Um dos fatores de proteção identificados na literatura é a aquisição de competências pessoais e sociais por parte dos estudantes, com vista a uma maior capacidade de adaptação e de resolução de problemas. Estas encontram-se associadas ao desempenho académico e sucesso escolar, bem como estão relacionadas com o bem-estar social e emocional dos jovens. Desta forma, as competências pessoais e sociais estão positivamente relacionadas com o bem-estar e com o crescimento e o desenvolvimento dos indivíduos.
Assim, as escolas e as organizações de ensino superior, enquanto organizações promotoras de desenvolvimento saudável, desempenham um papel importante de na promoção de competências, de bem-estar e de saúde mental juntos dos estudantes, docentes e não-docentes. A intervenção, que inicialmente era focada na resolução de problemas individuais e ao nível da saúde mental, tem vindo a evoluir, disponibilizando ações e serviços mais vastos, que consideram o indivíduo como um todo, em interação com outros e com o contexto. Desta forma, as intervenções devem ser globais, preventivas e promotoras de um bom funcionamento individual, coletivo e organizacional, com vista a contribuir para o bem-estar de todos os intervenientes.
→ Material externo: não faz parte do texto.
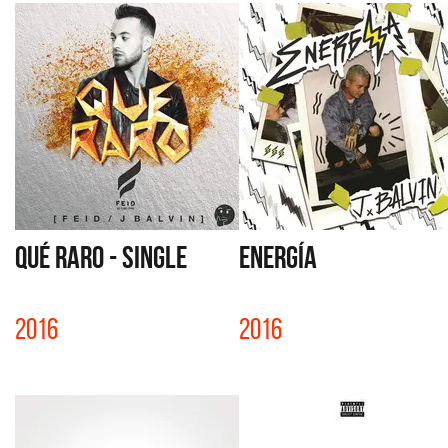
QUÉ RARO - SINGLE
ENERGÍA
2016
2016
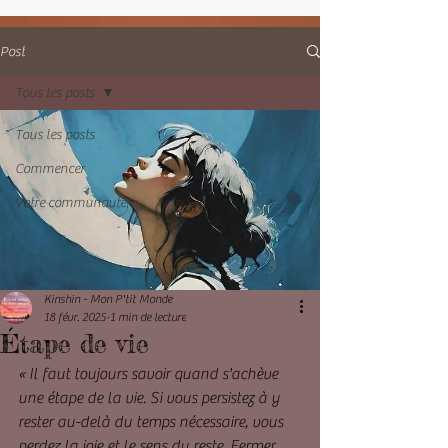
Post
Tous les posts
Tous les posts
Commencer
Votre communauté
Kinshin - Mon P'tit Monde
18 févr. 2025
1 min de lecture
Étape de vie
« Il faut toujours savoir quand s'achève 
une étape de la vie. Si vous persistez à y 
rester au-delà du temps nécessaire, vous 
perdez la joie et le sens du reste. Fermer 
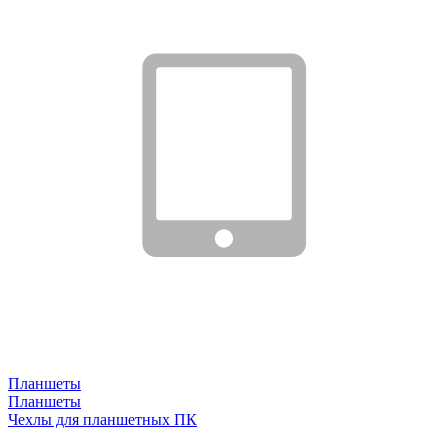
Планшеты
Планшеты
Чехлы для планшетных ПК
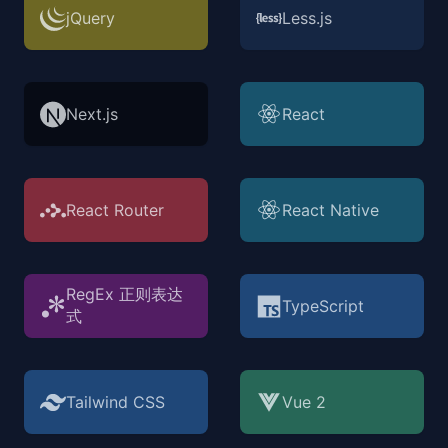
jQuery
Less.js
Next.js
React
React Router
React Native
RegEx 正则表达
TypeScript
式
Tailwind CSS
Vue 2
Para além dos aspetos já mencionados, os estudos demonstram que as intervenções que estão integradas na prática do dia-a-dia e estão presentes na cultura da organização, procurando envolver todos os intervenientes do contexto, nomeadamente estudantes, docentes e não docentes, bem como desenvolver um trabalho em rede com entidades e parceiros externos, contribuem para um melhor desenvolvimento de competências sociais e emocionais dos jovens.
Enfatiza-se a importância de intervenções preventivas que reduzem os fatores de risco e aumentam os fatores de proteção podem limitar o início e a progressão de situações clínicas e promover uma boa saúde mental dos estudantes.
Em suma
A saúde mental está a agravar-se da adolescência até aos jovens adultos.
Verifica-se:
- aumento de sintomas ansiosos e depressivos,
- menor perceção de bem-estar e qualidade de vida,
- menor perceção de felicidade,
- menor perceção de competência,
- fracas expectativas face ao futuro,
- maiores dificuldades nas relações interpessoais, especialmente com a família,
- difícil relação com a escola e processo ensino-aprendizagem,
- maiores índices de dependência de redes sociais.
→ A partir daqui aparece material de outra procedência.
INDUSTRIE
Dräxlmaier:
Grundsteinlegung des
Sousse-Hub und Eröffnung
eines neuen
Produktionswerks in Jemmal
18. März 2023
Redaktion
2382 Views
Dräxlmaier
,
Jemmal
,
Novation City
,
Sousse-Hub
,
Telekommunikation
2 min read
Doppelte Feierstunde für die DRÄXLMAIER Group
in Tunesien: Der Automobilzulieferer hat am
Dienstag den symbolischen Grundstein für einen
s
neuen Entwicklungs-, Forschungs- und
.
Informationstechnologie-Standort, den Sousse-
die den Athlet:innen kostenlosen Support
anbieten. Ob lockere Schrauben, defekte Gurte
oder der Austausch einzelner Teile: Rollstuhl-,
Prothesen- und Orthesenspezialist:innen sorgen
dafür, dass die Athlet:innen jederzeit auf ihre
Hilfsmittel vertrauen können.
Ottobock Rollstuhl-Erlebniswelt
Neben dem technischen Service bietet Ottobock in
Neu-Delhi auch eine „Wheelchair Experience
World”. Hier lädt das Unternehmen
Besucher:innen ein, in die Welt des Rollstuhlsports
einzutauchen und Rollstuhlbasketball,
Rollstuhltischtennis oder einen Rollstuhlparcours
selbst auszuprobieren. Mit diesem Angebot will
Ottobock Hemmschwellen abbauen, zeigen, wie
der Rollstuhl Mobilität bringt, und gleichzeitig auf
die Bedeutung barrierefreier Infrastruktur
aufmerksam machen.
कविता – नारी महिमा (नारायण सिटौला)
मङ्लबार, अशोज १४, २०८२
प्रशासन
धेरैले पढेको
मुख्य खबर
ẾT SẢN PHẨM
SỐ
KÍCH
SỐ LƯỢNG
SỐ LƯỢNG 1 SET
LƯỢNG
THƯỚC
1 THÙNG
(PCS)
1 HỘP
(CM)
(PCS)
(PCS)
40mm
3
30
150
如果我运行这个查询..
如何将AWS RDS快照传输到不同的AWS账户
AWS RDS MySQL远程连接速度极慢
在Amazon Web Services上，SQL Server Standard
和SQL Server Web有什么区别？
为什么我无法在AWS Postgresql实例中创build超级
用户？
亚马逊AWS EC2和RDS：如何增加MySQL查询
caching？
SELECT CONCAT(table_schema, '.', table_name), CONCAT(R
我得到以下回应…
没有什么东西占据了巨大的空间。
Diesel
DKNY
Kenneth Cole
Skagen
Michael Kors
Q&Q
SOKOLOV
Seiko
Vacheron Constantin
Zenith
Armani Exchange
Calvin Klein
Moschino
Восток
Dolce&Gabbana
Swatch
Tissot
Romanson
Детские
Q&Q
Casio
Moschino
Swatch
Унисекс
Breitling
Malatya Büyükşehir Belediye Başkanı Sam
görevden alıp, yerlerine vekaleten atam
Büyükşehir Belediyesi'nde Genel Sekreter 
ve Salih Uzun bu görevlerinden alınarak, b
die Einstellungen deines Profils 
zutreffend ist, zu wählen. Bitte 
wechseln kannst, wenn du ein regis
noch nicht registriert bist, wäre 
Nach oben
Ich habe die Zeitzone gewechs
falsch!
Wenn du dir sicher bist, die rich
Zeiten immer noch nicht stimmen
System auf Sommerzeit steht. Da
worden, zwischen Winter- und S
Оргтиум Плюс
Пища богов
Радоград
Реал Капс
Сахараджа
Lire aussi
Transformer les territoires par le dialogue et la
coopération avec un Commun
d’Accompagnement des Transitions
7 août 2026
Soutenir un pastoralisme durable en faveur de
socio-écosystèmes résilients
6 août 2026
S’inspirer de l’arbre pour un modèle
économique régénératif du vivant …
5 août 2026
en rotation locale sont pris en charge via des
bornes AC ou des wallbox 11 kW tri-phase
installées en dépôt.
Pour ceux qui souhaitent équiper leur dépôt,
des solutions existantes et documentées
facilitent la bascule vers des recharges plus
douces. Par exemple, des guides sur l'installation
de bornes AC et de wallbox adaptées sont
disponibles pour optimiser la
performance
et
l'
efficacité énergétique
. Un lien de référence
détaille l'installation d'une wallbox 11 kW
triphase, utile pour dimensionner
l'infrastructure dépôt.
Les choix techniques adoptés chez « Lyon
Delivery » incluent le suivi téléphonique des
As raparigas, os jovens mais velhos e os jovens com estatuto socioeconómico mais baixo apresentam maior risco.
O que fazer?
Na promoção da saúde mental, é importante:
- permitir a diminuição do impacto das desigualdades socioeconómicas através de apoios às famílias e maiores oportunidades no contexto escolar relacionadas com apoio e acompanhamento escolar e apoio psicológico;
- definir medidas de incentivo e apoio ao nível do emprego e habitação dignos para jovens;
- desenvolver programas de promoção de competências socioemocionais, resiliência e outras competências para a vida: estes programas devem estar integrados no plano curricular e ser desenvolvido ao longo da formação escolar e académica (escolas e universidades);
- definir ações de literacia psicológica que promovam o autoconhecimento e conhecimento do outro para identificar indicadores de risco o mais precocemente possível e promover o autocuidado (programas para adolescentes e jovens e para os adultos de referência, pais, professores e outros profissionais da área da educação/ formação);
- criar gabinetes de psicologia em todas as escolas e universidades com valência de prevenção, promoção da saúde, tratamento e reabilitação ao nível da saúde mental para estudantes, profissionais e familiares;
- avaliar e monitorizar a saúde mental dos adolescentes e jovens de forma a medir o impacto das intervenções e identificar necessidades emergentes.
Deve-se relembrar que a saúde mental é um desafio global, é um assunto de saúde pública. A promoção da saúde mental carece de medidas macro ao nível governamental, ao nível meso, da sociedade e comunidade, ao nível das organizações (escolas, locais de trabalho, entre outras), e ao nível micro, junto dos adolescentes e jovens e das suas pessoas significativas.